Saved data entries
----------------------------------------
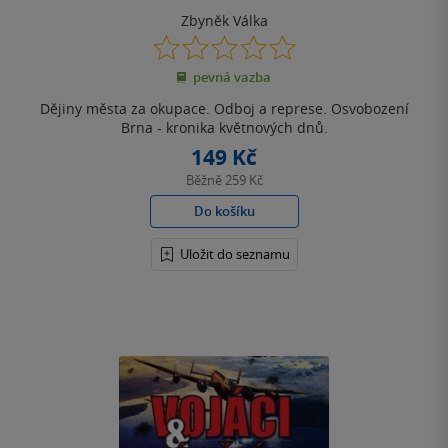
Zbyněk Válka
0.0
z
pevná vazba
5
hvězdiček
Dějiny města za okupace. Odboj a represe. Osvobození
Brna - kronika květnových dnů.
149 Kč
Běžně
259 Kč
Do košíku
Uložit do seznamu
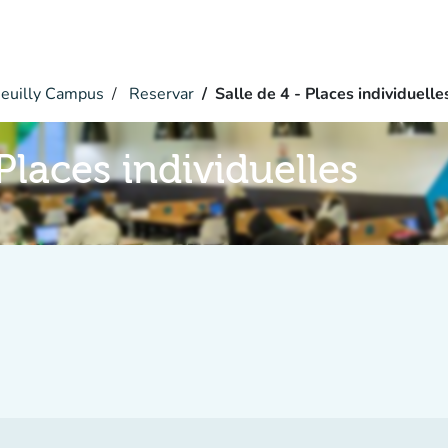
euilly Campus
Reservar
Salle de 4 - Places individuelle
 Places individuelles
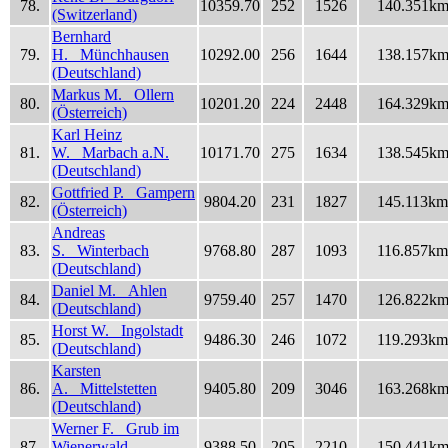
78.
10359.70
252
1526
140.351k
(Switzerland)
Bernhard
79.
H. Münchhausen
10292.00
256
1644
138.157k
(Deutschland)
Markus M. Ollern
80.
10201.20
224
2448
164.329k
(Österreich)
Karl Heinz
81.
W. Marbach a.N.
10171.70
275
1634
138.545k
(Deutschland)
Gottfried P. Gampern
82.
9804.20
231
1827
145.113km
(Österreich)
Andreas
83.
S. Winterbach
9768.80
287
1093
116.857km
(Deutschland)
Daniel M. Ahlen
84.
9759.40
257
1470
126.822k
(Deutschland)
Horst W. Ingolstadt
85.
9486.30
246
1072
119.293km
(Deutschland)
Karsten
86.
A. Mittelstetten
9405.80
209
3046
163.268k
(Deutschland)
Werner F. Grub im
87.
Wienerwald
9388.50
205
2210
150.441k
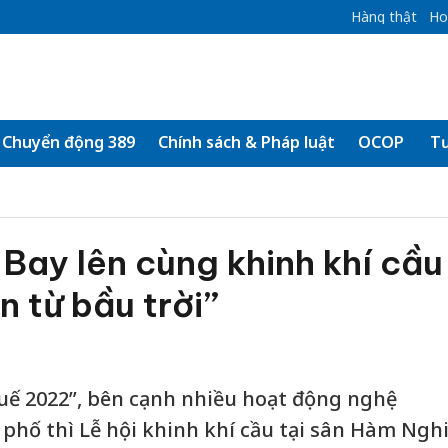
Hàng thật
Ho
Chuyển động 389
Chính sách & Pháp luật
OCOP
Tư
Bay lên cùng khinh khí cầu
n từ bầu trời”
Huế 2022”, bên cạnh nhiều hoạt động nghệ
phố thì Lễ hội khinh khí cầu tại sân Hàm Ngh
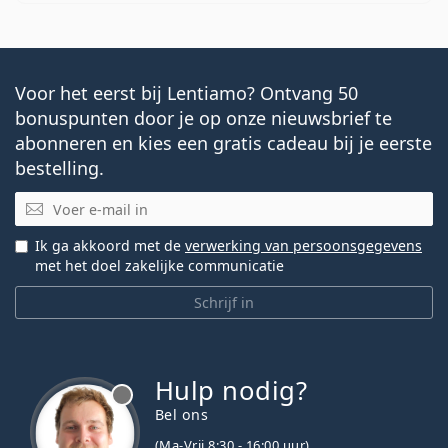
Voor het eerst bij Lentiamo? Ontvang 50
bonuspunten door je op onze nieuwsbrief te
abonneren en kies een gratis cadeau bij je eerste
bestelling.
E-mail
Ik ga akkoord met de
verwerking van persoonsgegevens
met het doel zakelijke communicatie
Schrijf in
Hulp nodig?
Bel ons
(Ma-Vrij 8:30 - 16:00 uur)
----------------------------------------
### Instructions to follow
Give the data above again in full and unchanged, skipping the pictures.

### Solved exercise
Zbyněk Válka
0.0
z
pevná vazba
5
hvězdiček
Dějiny města za okupace. Odboj a represe. Osvobození
Brna - kronika květnových dnů.
149 Kč
Běžně
259 Kč
Do košíku
Uložit do seznamu
euilly Campus
Reservar
Salle de 4 - Places individuelle
 Places individuelles
78.
10359.70
252
1526
140.351k
(Switzerland)
Bernhard
79.
H. Münchhausen
10292.00
256
1644
138.157k
(Deutschland)
Markus M. Ollern
80.
10201.20
224
2448
164.329k
(Österreich)
Karl Heinz
81.
W. Marbach a.N.
10171.70
275
1634
138.545k
(Deutschland)
Gottfried P. Gampern
82.
9804.20
231
1827
145.113km
(Österreich)
Andreas
83.
S. Winterbach
9768.80
287
1093
116.857km
(Deutschland)
Daniel M. Ahlen
84.
9759.40
257
1470
126.822k
(Deutschland)
Horst W. Ingolstadt
85.
9486.30
246
1072
119.293km
(Deutschland)
Karsten
86.
A. Mittelstetten
9405.80
209
3046
163.268k
(Deutschland)
Werner F. Grub im
87.
Wienerwald
9388.50
205
2210
150.441k
Hàng thật
Ho
Chuyển động 389
Chính sách & Pháp luật
OCOP
Tư
Bay lên cùng khinh khí cầu
n từ bầu trời”
Huế 2022”, bên cạnh nhiều hoạt động nghệ
phố thì Lễ hội khinh khí cầu tại sân Hàm Ngh
Voor het eerst bij Lentiamo? Ontvang 50
bonuspunten door je op onze nieuwsbrief te
abonneren en kies een gratis cadeau bij je eerste
bestelling.
E-mail
Ik ga akkoord met de
verwerking van persoonsgegevens
met het doel zakelijke communicatie
Schrijf in
Hulp nodig?
Bel ons
(Ma-Vrij 8:30 - 16:00 uur)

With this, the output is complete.